WHAT YOU ARE ASKED TO DO -
Set the entries below down again, please. Match them exactly.

= Beginning of Section =

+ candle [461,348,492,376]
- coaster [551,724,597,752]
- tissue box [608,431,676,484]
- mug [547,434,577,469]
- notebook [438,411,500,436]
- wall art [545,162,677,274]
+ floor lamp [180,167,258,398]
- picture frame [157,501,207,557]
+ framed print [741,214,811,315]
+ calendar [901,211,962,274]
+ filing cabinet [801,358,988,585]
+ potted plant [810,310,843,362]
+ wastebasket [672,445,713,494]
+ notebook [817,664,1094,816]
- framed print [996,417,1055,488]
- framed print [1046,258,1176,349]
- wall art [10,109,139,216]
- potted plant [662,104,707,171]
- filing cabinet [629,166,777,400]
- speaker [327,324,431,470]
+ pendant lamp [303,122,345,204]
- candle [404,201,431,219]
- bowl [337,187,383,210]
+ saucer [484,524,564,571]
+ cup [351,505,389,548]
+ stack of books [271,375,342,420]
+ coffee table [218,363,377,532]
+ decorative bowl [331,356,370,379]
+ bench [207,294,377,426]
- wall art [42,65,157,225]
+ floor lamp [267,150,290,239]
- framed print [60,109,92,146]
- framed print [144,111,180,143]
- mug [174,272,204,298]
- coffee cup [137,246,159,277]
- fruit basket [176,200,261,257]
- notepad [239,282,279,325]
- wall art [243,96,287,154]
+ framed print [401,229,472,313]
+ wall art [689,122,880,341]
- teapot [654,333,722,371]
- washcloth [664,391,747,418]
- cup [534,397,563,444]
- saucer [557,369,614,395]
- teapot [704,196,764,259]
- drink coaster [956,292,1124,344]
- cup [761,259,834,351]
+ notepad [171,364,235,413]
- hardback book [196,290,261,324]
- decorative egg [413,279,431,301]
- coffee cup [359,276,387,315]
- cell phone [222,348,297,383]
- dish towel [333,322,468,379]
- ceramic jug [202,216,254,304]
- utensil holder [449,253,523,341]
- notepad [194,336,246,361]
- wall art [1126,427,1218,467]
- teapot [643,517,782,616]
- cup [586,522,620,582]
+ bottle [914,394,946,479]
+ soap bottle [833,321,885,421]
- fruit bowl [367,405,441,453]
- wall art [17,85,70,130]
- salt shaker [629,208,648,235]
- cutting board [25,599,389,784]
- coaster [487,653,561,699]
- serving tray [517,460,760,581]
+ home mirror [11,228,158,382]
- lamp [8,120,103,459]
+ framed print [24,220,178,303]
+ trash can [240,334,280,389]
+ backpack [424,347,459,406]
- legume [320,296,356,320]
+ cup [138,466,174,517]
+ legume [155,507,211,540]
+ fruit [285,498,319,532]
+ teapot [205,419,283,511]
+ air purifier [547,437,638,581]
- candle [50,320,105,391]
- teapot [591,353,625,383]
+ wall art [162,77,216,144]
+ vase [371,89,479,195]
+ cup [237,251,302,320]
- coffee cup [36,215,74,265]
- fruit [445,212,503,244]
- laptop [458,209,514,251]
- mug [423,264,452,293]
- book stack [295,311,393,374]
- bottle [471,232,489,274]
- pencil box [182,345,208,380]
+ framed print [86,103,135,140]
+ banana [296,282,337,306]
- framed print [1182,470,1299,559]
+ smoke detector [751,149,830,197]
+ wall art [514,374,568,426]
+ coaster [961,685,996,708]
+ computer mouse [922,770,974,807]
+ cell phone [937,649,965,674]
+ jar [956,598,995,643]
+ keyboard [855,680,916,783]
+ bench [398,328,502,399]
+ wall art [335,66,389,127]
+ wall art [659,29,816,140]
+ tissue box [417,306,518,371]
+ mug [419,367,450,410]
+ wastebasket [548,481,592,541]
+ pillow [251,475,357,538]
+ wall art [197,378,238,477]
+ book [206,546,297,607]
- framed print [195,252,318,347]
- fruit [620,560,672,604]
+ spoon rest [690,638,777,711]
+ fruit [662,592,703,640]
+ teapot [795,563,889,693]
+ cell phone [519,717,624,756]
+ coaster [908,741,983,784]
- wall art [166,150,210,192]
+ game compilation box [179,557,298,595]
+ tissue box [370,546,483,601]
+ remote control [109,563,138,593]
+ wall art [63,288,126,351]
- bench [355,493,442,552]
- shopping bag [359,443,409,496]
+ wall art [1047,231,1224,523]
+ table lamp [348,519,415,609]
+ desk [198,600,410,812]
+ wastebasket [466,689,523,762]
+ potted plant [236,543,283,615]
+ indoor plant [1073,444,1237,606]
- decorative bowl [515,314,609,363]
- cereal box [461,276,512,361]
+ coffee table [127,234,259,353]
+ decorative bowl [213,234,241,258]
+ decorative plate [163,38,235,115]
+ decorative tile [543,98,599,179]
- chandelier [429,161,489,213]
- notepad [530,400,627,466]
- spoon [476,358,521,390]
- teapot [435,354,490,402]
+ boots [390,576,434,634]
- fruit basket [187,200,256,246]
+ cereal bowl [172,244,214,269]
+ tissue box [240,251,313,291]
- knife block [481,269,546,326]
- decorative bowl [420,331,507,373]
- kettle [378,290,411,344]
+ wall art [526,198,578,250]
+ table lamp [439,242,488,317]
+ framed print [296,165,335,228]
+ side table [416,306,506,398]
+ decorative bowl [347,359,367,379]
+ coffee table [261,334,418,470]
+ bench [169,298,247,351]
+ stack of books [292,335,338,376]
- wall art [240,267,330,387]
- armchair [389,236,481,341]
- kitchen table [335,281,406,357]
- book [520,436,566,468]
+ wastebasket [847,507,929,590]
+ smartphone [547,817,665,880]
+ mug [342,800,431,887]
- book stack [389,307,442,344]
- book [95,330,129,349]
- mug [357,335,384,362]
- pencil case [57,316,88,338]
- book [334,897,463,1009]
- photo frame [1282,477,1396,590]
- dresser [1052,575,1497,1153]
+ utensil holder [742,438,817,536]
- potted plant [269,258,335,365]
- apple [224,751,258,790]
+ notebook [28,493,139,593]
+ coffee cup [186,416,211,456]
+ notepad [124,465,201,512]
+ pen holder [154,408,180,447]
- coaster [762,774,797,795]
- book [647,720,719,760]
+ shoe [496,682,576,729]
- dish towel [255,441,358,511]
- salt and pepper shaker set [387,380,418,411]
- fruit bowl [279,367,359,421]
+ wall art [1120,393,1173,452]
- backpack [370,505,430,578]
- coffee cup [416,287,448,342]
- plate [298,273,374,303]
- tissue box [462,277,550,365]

= End of Section =

THE ANSWER -
+ candle [461,348,492,376]
- coaster [551,724,597,752]
- tissue box [608,431,676,484]
- mug [547,434,577,469]
- notebook [438,411,500,436]
- wall art [545,162,677,274]
+ floor lamp [180,167,258,398]
- picture frame [157,501,207,557]
+ framed print [741,214,811,315]
+ calendar [901,211,962,274]
+ filing cabinet [801,358,988,585]
+ potted plant [810,310,843,362]
+ wastebasket [672,445,713,494]
+ notebook [817,664,1094,816]
- framed print [996,417,1055,488]
- framed print [1046,258,1176,349]
- wall art [10,109,139,216]
- potted plant [662,104,707,171]
- filing cabinet [629,166,777,400]
- speaker [327,324,431,470]
+ pendant lamp [303,122,345,204]
- candle [404,201,431,219]
- bowl [337,187,383,210]
+ saucer [484,524,564,571]
+ cup [351,505,389,548]
+ stack of books [271,375,342,420]
+ coffee table [218,363,377,532]
+ decorative bowl [331,356,370,379]
+ bench [207,294,377,426]
- wall art [42,65,157,225]
+ floor lamp [267,150,290,239]
- framed print [60,109,92,146]
- framed print [144,111,180,143]
- mug [174,272,204,298]
- coffee cup [137,246,159,277]
- fruit basket [176,200,261,257]
- notepad [239,282,279,325]
- wall art [243,96,287,154]
+ framed print [401,229,472,313]
+ wall art [689,122,880,341]
- teapot [654,333,722,371]
- washcloth [664,391,747,418]
- cup [534,397,563,444]
- saucer [557,369,614,395]
- teapot [704,196,764,259]
- drink coaster [956,292,1124,344]
- cup [761,259,834,351]
+ notepad [171,364,235,413]
- hardback book [196,290,261,324]
- decorative egg [413,279,431,301]
- coffee cup [359,276,387,315]
- cell phone [222,348,297,383]
- dish towel [333,322,468,379]
- ceramic jug [202,216,254,304]
- utensil holder [449,253,523,341]
- notepad [194,336,246,361]
- wall art [1126,427,1218,467]
- teapot [643,517,782,616]
- cup [586,522,620,582]
+ bottle [914,394,946,479]
+ soap bottle [833,321,885,421]
- fruit bowl [367,405,441,453]
- wall art [17,85,70,130]
- salt shaker [629,208,648,235]
- cutting board [25,599,389,784]
- coaster [487,653,561,699]
- serving tray [517,460,760,581]
+ home mirror [11,228,158,382]
- lamp [8,120,103,459]
+ framed print [24,220,178,303]
+ trash can [240,334,280,389]
+ backpack [424,347,459,406]
- legume [320,296,356,320]
+ cup [138,466,174,517]
+ legume [155,507,211,540]
+ fruit [285,498,319,532]
+ teapot [205,419,283,511]
+ air purifier [547,437,638,581]
- candle [50,320,105,391]
- teapot [591,353,625,383]
+ wall art [162,77,216,144]
+ vase [371,89,479,195]
+ cup [237,251,302,320]
- coffee cup [36,215,74,265]
- fruit [445,212,503,244]
- laptop [458,209,514,251]
- mug [423,264,452,293]
- book stack [295,311,393,374]
- bottle [471,232,489,274]
- pencil box [182,345,208,380]
+ framed print [86,103,135,140]
+ banana [296,282,337,306]
- framed print [1182,470,1299,559]
+ smoke detector [751,149,830,197]
+ wall art [514,374,568,426]
+ coaster [961,685,996,708]
+ computer mouse [922,770,974,807]
+ cell phone [937,649,965,674]
+ jar [956,598,995,643]
+ keyboard [855,680,916,783]
+ bench [398,328,502,399]
+ wall art [335,66,389,127]
+ wall art [659,29,816,140]
+ tissue box [417,306,518,371]
+ mug [419,367,450,410]
+ wastebasket [548,481,592,541]
+ pillow [251,475,357,538]
+ wall art [197,378,238,477]
+ book [206,546,297,607]
- framed print [195,252,318,347]
- fruit [620,560,672,604]
+ spoon rest [690,638,777,711]
+ fruit [662,592,703,640]
+ teapot [795,563,889,693]
+ cell phone [519,717,624,756]
+ coaster [908,741,983,784]
- wall art [166,150,210,192]
+ game compilation box [179,557,298,595]
+ tissue box [370,546,483,601]
+ remote control [109,563,138,593]
+ wall art [63,288,126,351]
- bench [355,493,442,552]
- shopping bag [359,443,409,496]
+ wall art [1047,231,1224,523]
+ table lamp [348,519,415,609]
+ desk [198,600,410,812]
+ wastebasket [466,689,523,762]
+ potted plant [236,543,283,615]
+ indoor plant [1073,444,1237,606]
- decorative bowl [515,314,609,363]
- cereal box [461,276,512,361]
+ coffee table [127,234,259,353]
+ decorative bowl [213,234,241,258]
+ decorative plate [163,38,235,115]
+ decorative tile [543,98,599,179]
- chandelier [429,161,489,213]
- notepad [530,400,627,466]
- spoon [476,358,521,390]
- teapot [435,354,490,402]
+ boots [390,576,434,634]
- fruit basket [187,200,256,246]
+ cereal bowl [172,244,214,269]
+ tissue box [240,251,313,291]
- knife block [481,269,546,326]
- decorative bowl [420,331,507,373]
- kettle [378,290,411,344]
+ wall art [526,198,578,250]
+ table lamp [439,242,488,317]
+ framed print [296,165,335,228]
+ side table [416,306,506,398]
+ decorative bowl [347,359,367,379]
+ coffee table [261,334,418,470]
+ bench [169,298,247,351]
+ stack of books [292,335,338,376]
- wall art [240,267,330,387]
- armchair [389,236,481,341]
- kitchen table [335,281,406,357]
- book [520,436,566,468]
+ wastebasket [847,507,929,590]
+ smartphone [547,817,665,880]
+ mug [342,800,431,887]
- book stack [389,307,442,344]
- book [95,330,129,349]
- mug [357,335,384,362]
- pencil case [57,316,88,338]
- book [334,897,463,1009]
- photo frame [1282,477,1396,590]
- dresser [1052,575,1497,1153]
+ utensil holder [742,438,817,536]
- potted plant [269,258,335,365]
- apple [224,751,258,790]
+ notebook [28,493,139,593]
+ coffee cup [186,416,211,456]
+ notepad [124,465,201,512]
+ pen holder [154,408,180,447]
- coaster [762,774,797,795]
- book [647,720,719,760]
+ shoe [496,682,576,729]
- dish towel [255,441,358,511]
- salt and pepper shaker set [387,380,418,411]
- fruit bowl [279,367,359,421]
+ wall art [1120,393,1173,452]
- backpack [370,505,430,578]
- coffee cup [416,287,448,342]
- plate [298,273,374,303]
- tissue box [462,277,550,365]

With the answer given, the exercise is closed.